Jadis lets Rick out of his cage again and pits him in a little gladiator match against another zombie with a metal helmet bolted to its head. In an utterly absurd set-piece, Rick – his hands bound – overcomes several Heapers, decapitates the Walker, and wrestles Jadis to the ground. He then gives a speech scaring her people, and rather than simply shoot him on the spot, they cower at his badassness and Jadis agrees to the terms of his deal, forming an alliance between the Heapsters and Alexandria.

Full of swagger from his victory, Rick brings the Heapsters to the Sanctuary to show off how badly Negan is screwed, but finds one of his own snipers murdered and the Sanctuary courtyard completely free of Walkers. Uh oh. What a pickle.

Episode Verdict

Next week is the show’s big mid-season finale, which promises a showdown with Negan and very likely a character death. (So long, Eugene!) To facilitate those plot points, this episode feels badly contrived. Daryl’s plan to wipe out the Saviors is incredibly stupid and was always doomed to failure. I called that the first time he mentioned it last week. I still have no idea what Rick was thinking when he went to the Heapsters alone, and the details of how he won them over with his macho virility are both nonsensical and idiotic.

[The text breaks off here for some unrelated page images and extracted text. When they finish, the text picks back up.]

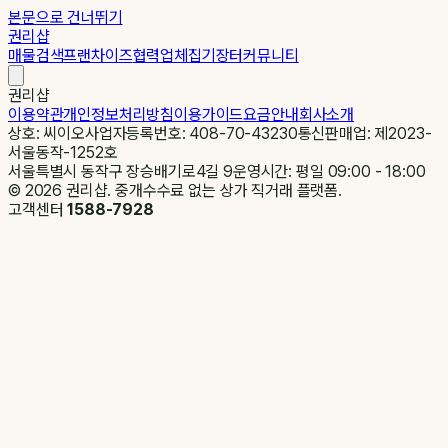
본문으로 건너뛰기
권리샵
매물검색
프랜차이즈
협력업체
집기장터
커뮤니티
권리샵
이용약관
개인정보처리방침
이용가이드
요금안내
회사소개
상호: 씨이오
사업자등록번호: 408-70-43230
통신판매업: 제2023-
서울동작-1252호
서울특별시 동작구 장승배기로4길 9
운영시간: 평일 09:00 - 18:00
©
2026
권리샵. 중개수수료 없는 상가 직거래 플랫폼.
고객센터
1588-7928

Unless the mid-season finale does something really huge and noteworthy, I expect the show’s already-eroding ratings to take an even steeper dive when the second half of the season begins next year. Maybe the writers know this and are planning to finally kill off Negan? That seems unlikely, but it would be nice.

6 comments

  1. goran

    Yeah, if they don’t kill off Negan and wrap the whole Saviors storyline next week, the ratings will probably drop below 3.0 in the spring. Fear the Walking Dead has probably weakened the brand somewhat as well. But Negan didn’t really turn out to be a great villain. He had plenty of chances to kill everyone in Alexandria, and they had plenty of chances to kil him too.
    In all honesty this show hasn’t really been that great since the second half of season 5, when they started doing those arty, introspective episodes. None of the places or characters introduced since then have turned out to be very interesting.
    And I’m getting really tired of the characters’ mood swings. Carol wants to be alone, then she wants to be with the group, then she wants to be alone. The King doesn’t want to go to war, then he wants to go to war, then he doesn’t want to go to war. Morgan doesn’t want to kill people, then he wants to kill people. Maggie wants to kill people, Jesus doesn’t want to kill people…enough already.
    Maybe like Fear, this show needs a new showrunner, too.

  2. Les

    Yes, it is kind of sad, that the Fear The Walking Dead episodes seemed to have improved, at least for few episodes, and The Walking Dead episodes have devolved into idiotic nonsense. I don’t know what happened to the writing on The Walking Dead. All of the current writers and/or directors need to be fired and replaced. At this pace, The Walking Dead may not last for another year or two. What used to be the best show on TV is now just a silly time waster.

  3. Joseph

    The “Pickle” that TWD finds itself in is, imo, due, in large part, to the diversion of the storyline from the comic book. The other negative is that viewers are far too impatient for “action”. I think the writers have painted themselves into a corner with this storyline. I would have preferred to see the writers incorporate The Whisperers, with Alpha and Beta, rather than these dumpster divers.